▸ EXERCISE INSTRUCTIONS: Every record that follows should be written out word for word; the pictures stay out.

Segment Start: THE RECORDS

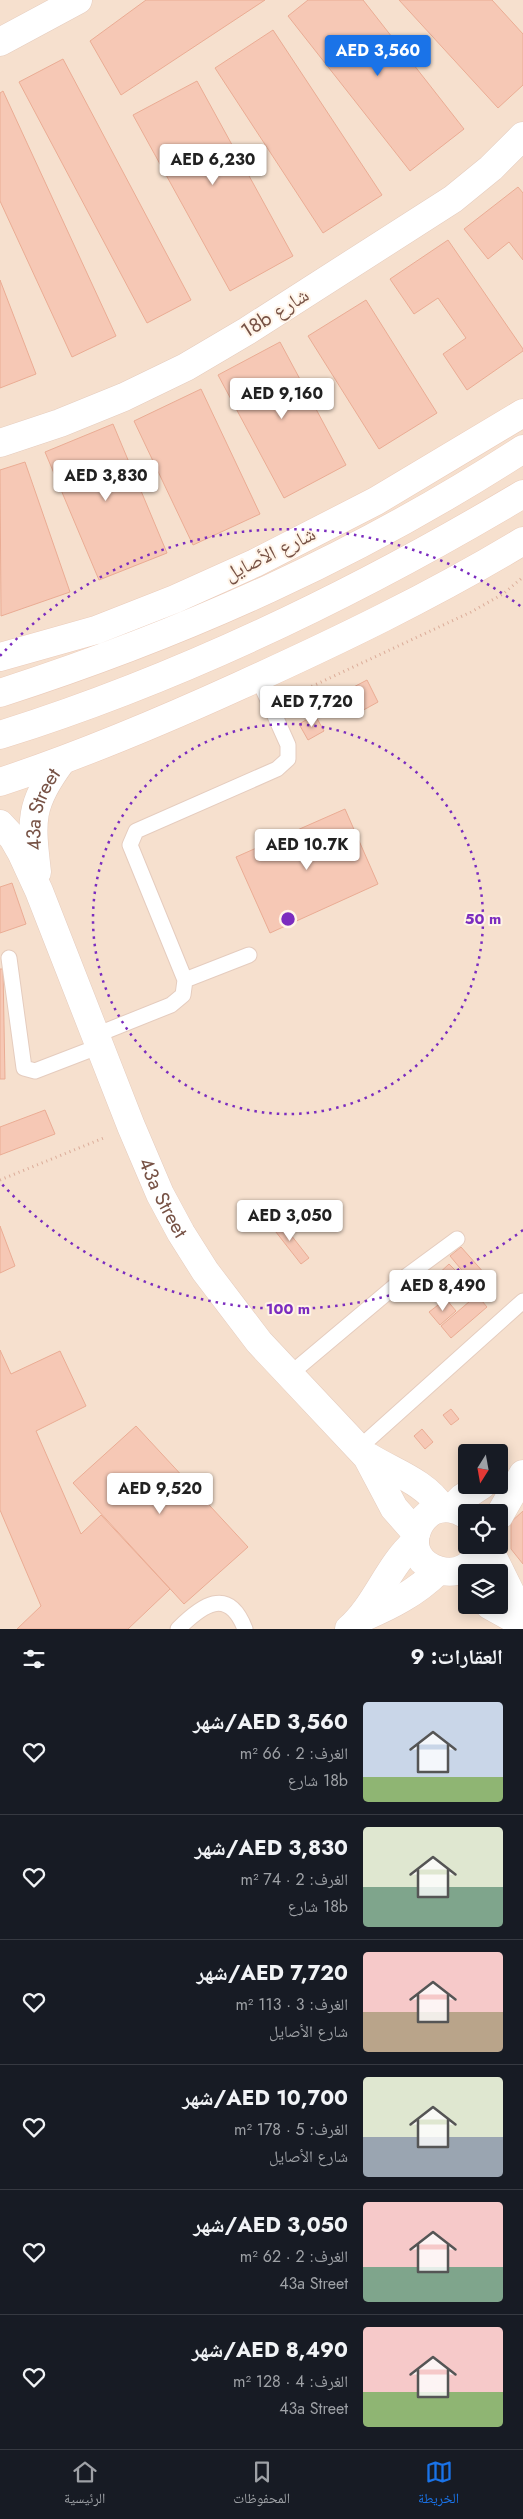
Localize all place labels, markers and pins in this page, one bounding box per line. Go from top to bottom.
pin: AED 3,560 [321,34,435,77]
pin: AED 6,230 [156,144,270,186]
pin: AED 9,160 [225,378,339,420]
pin: AED 3,830 [49,460,163,502]
pin: AED 7,720 [255,686,369,728]
pin: AED 10.7K [250,828,364,871]
centre of rings [279,910,297,928]
pin: AED 3,050 [233,1200,347,1242]
pin: AED 8,490 [386,1270,500,1312]
pin: AED 9,520 [103,1472,217,1515]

Segment End: THE RECORDS

▸ RESPONSE TO THE EXERCISE:
Localize all place labels, markers and pins in this page, one bounding box per line. Go from top to bottom.
pin: AED 3,560 [321,34,435,77]
pin: AED 6,230 [156,144,270,186]
pin: AED 9,160 [225,378,339,420]
pin: AED 3,830 [49,460,163,502]
pin: AED 7,720 [255,686,369,728]
pin: AED 10.7K [250,828,364,871]
centre of rings [279,910,297,928]
pin: AED 3,050 [233,1200,347,1242]
pin: AED 8,490 [386,1270,500,1312]
pin: AED 9,520 [103,1472,217,1515]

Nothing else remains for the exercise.